Homebrew barely works. I dread messing with it. It's not Homebrew's fault: with Macs the stars have to align to get things to work much of the time. I find that the origin OS for most of my libraries (Linux/Debian) is much more reliable than a Mac. I had some issues switching away from a mac at first, but I got over them.
> Homebrew barely works. I dread messing with it.

One of us must be smoking something. I've never had a more reliable/friendly package manager (among apt-get, pacman, macports, pkg_add, yum).

Brew works great most of the times and it is indeed very human friendly. The problem sometimes arises when you need to install something a little bit more exotic than usual (eg. graph-tool was my last case) in that case lot of things can go wrong.
Maybe the experience depends on what packages you install?
It is hard to say, because the grandparent says that Homebrew barely works without providing any examples of the problems they have ran into.
Yeah as long as you're using what everyone else is using and stay "inside the lines" it's OK. But step off into special territory, you're better off on Linux.
Wild guess: people who keep Xcode and its associated command line tools up to date have smooth experiences. Those who don't, do not.
Brew recently started refusing to install anything if your xcode is out of date, and forces you to wait for a "brew update" if it hasn't updated in 24 hours. It's actually hideously user-unfriendly, but it probably saves the devs a lot of stupid github issues.
Unless you made the mistake of upgrading to Xcode 8 while staying with El Capitan and then wondering, why nothing works.
What specifically doesn't work?

It's working for me but I would love to have an example of breakage to take to my IT as another reason they should allow the company machines to be updated.

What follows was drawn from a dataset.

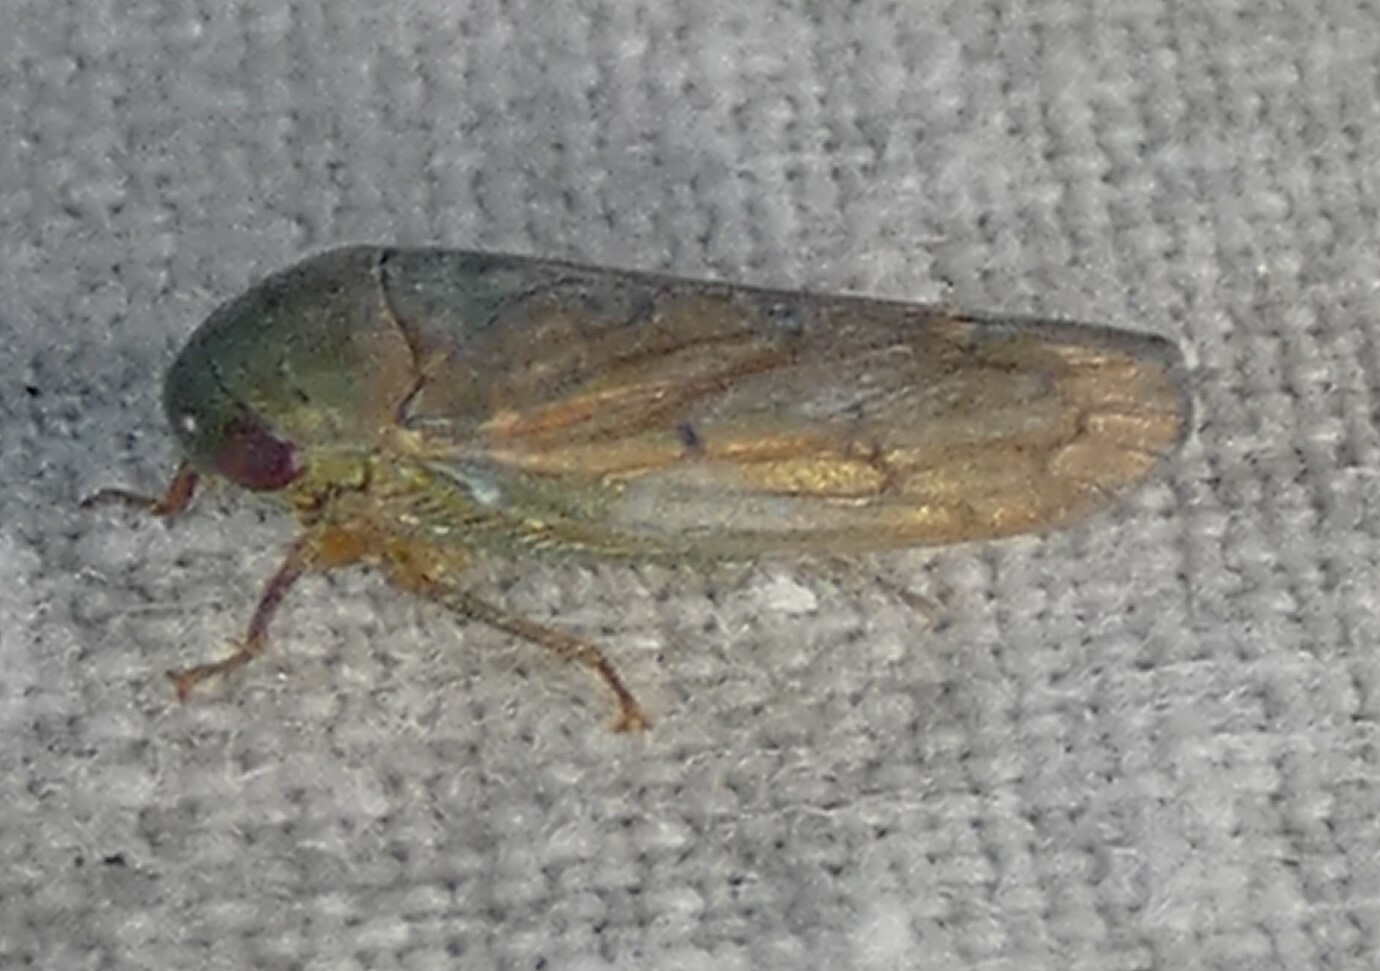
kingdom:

The only time I remember having a problem with Homebrew is in the summer where I'll run some beta version of the new macOS on a testing machine while trying to use Homebrew which does not support the beta. Other than that it never fails for me, and I install a boat load of tools through Homebrew. I even install as much of my GUI tools as possible using brew cask.
Parallel universes with opposite realities: proven!
What's forcing you to use Homebrew? You could easily use pkgsrc or Nix.
The problem absolutely is Homebrew.
It's better to substantiate allegations. Causes people to take you more seriously.
Homebrew is a "package manager" that has worse dependency management than a ham sandwich and a community that reacts to criticism with "don't talk to us, you're being negative".
If Homebrew is better than Apt it must be really, really good.
Pro tip: it isn't. With it's absolutely abysmal dependency management, I'd argue that it barley qualifies as a package manager.
As a Linux user that has also used Mac for almost 3 years I would say you shouldn't get away with that without explaining exactly what you mean here.
Homebrew was built as a source-only package manager, with the most basic of dependency management systems.

Now they try to default to binary distribution but the dependency management basically works up until compilation time only.

So for example, the Percona Toolkit package has a dependency on `:mysql` which can be provided by the Oracle mysql package, Persona Server package, or MariaDB package.

But binary packages don't really do dependencies like that - they hard-code to whatever they were built against.

The end result is you can't realistically have percona server and percona toolkit installed via homebrew, without also having the oracle mysql package installed and constantly link/unlink-ing between percona server and oracle mysql whenever you need to update percona toolkit.

Do you know what the Homebrew response to this issue was?

Close the issues, remove/disable the binary package of percona-toolkit, and force all users to compile the package from source, every time they install/upgrade it.

To even put Homebrew in the same category of tools as Apt/Dpkg or Yum/RPM is a joke.

Are we talking about apt on Debian/Ubuntu vs Homebrew on Mac or about some special Mac apt?
The only apt I know is the Debian package management tool.